Biography
Acquisition Information
Scope Note
Processing Information note
Title: Lucha Corpi Papers
Identifier/Call Number: CEMA 26
Contributing Institution:
University of California, Santa Barbara, Davidson Library, Department of Special Collections, California Ethnic and Multicultural
Archives
Language of Material:
English
Physical Description:
8.0 linear feet
(16 document boxes)
Date (inclusive): 1958-2008
Location: Special Collections Del Norte
Biography
Lucha Corpi is a celebrated Chicana author born in Jaltipan Veracruz in 1945. She has received numerous literary awards, including
a National Endowment for the Arts fellowship and the Latino Hallmark Book Award. She was president of the Centro Chicano de
Escritores (Chicano Writers Center), and a member of the international feminist mystery novel circle,
Sisters in Crime. Currently, she lives and teaches English in Oakland, California. Her poems have appeared in literary magazines anthologies,
and in the collection,
Fireflight (1976).
Corpi was first introduced to poetry through the poetic rhythm of song. She once said, “My father liked singing and music
very much, many different kinds and types of music. Through him I developed a sense of musicality…or what you call poetic
rhythm. When I write now I try to create sounds that have a musical tone. I still write in Spanish because the tones I learned
as a child were all in Spanish.”
Her early childhood teachers encouraged these talents by having her perform recitals and memorize poems. In 1964, she came
to California at the age of nineteen, enrolling at the University of California Berkeley. She received her B.A. from the University
of California at Berkeley, and her M.A. from San Francisco State University in World and Comparative Literature.
Lucha Corpi, who goes by the name “Luz”, began writing during a difficult period in her life, simply to express all the pent
up feelings she was experiencing. She found that she had an innate understanding of words. As she says, “I could charge them
with electricity, make them shine, and make them do what I wanted them to do.”
Nearly all of Lucha Corpi’s poems have been translated into English by Catherine Rodriguez-Nieto, a writer in her own right
and a master of translation.
Corpi sums up the relationship of her educational experience to her writing in the following manner, “I don’t consider writing
a profession. Its reason for existing is different. Education is important because it allows you to read and study works that
help you in the craft of your writing, the apparatus, the structure in which you place your experience. That is useful. But,
education can also intimidate you so that you can never write.”
Lucha Corpi is part of the great renaissance in Latino literature taking place throughout the United States. Her major works
include,
Delia's Song (1984),
Eulogy for a Brown Angel (1992),
Cactus Blood (1995),
Palabras de mediodia/Noon Words (1980),
Variations on a Storm (1990) and
Where Fireflies Dance (1997).
Eulogy for a Brown Angel received the 1992 PEN Oakland Josephine Miles Award and the 1992 Multicultural Publishers' Exchange Award.
Acquisition Information
Donated by Lucha Corpi on September 26, 2000.
Scope Note
The Lucha Corpi Papers are primarily arranged according to subject matter and date. Wherever possible they have been maintained
in their original order to reflect the design of the creator.

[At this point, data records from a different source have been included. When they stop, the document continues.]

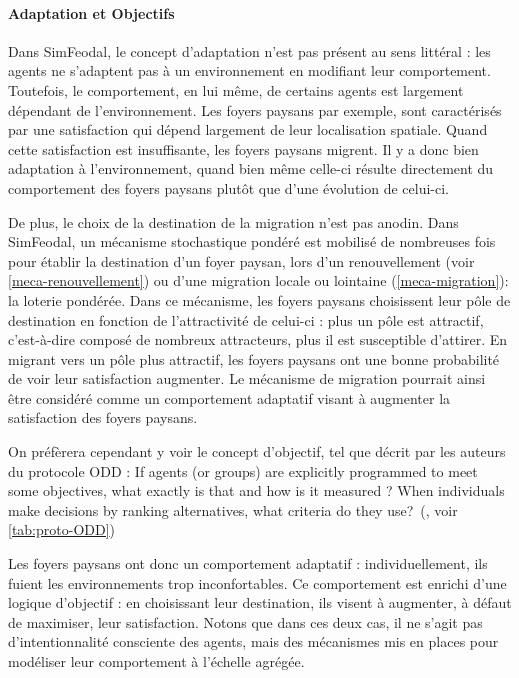 \paragraph{Adaptation et Objectifs} Dans SimFeodal, le concept d'adaptation n'est pas présent au sens littéral : les agents ne s'adaptent pas à un environnement en modifiant leur comportement.
Toutefois, le comportement, en lui même, de certains agents est largement dépendant de l'environnement.
Les foyers paysans par exemple, sont caractérisés par une satisfaction qui dépend largement de leur localisation spatiale.
Quand cette satisfaction est insuffisante, les foyers paysans migrent.
Il y a donc bien adaptation à l'environnement, quand bien même celle-ci résulte directement du comportement des foyers paysans plutôt que d'une évolution de celui-ci.

De plus, le choix de la destination de la migration n'est pas anodin.
Dans SimFeodal, un mécanisme stochastique pondéré est mobilisé de nombreuses fois pour établir la destination d'un foyer paysan, lors d'un renouvellement (voir \cref{meca-renouvellement}) ou d'une migration locale ou lointaine (\cref{meca-migration}): la \og loterie pondérée\fg{}.
Dans ce mécanisme, les foyers paysans \og choisissent\fg{} leur pôle de destination en fonction de l'attractivité de celui-ci :
plus un pôle est attractif, c'est-à-dire composé de nombreux attracteurs, plus il est susceptible d'attirer.
En migrant vers un pôle plus attractif, les foyers paysans ont une bonne probabilité de voir leur satisfaction augmenter.
Le mécanisme de migration pourrait ainsi être considéré comme un comportement adaptatif visant à augmenter la satisfaction des foyers paysans.

On préfèrera cependant y voir le concept d'\og objectif\fg{}, tel que décrit par les auteurs du protocole ODD : \og If agents (or groups) are explicitly programmed to meet some objectives, what exactly is that and how is it measured ? When individuals make decisions by ranking alternatives, what criteria do they use?\fg{}~(\textcite[353]{grimm_documenting_2017}, voir \cref{tab:proto-ODD})

Les foyers paysans ont donc un comportement adaptatif : individuellement, ils fuient les environnements trop inconfortables.
Ce comportement est enrichi d'une logique d'objectif : en choisissant leur destination, ils visent à augmenter, à défaut de maximiser, leur satisfaction.
Notons que dans ces deux cas, il ne s'agit pas d'intentionnalité consciente des agents, mais des mécanismes mis en places pour modéliser leur comportement à l'échelle agrégée.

Series I: Personal and Biographical contains articles and reviews with mention of the writer and her work, awards and certificates, correspondence, event invitations,
presentations, resumes, and miscellaneous biographical materials. Stored in an individual box, some correspondence has been
classified confidential at this time, at the request of the donor. The correspondence will be accessible ten years after the
donor's death or the year 2030, whichever comes first. In addition,
Series II: Literary Work falls into seven sub-series, School Papers, “Cuentos Infantiles,” Short Stories, Poetry, Novels, Personal Essay, and Research
Materials for her novels.
Series III: Photographs has been arranged according to the creator’s original order and each photo has had its information cited in this guide wherever
that information was available. Finally, there is also
Series IV: Audio/Video with material that features the writer and her work.
Processing Information note
Principle processor Alexander Hauschild, assisted by Viviana Gonzalez, Courtney Bone, 2001. Callie Bowdish and Paola Novo
updated series III in January, 2009 and April 9, 2009. Updated January 2011 by Danely Segoviano.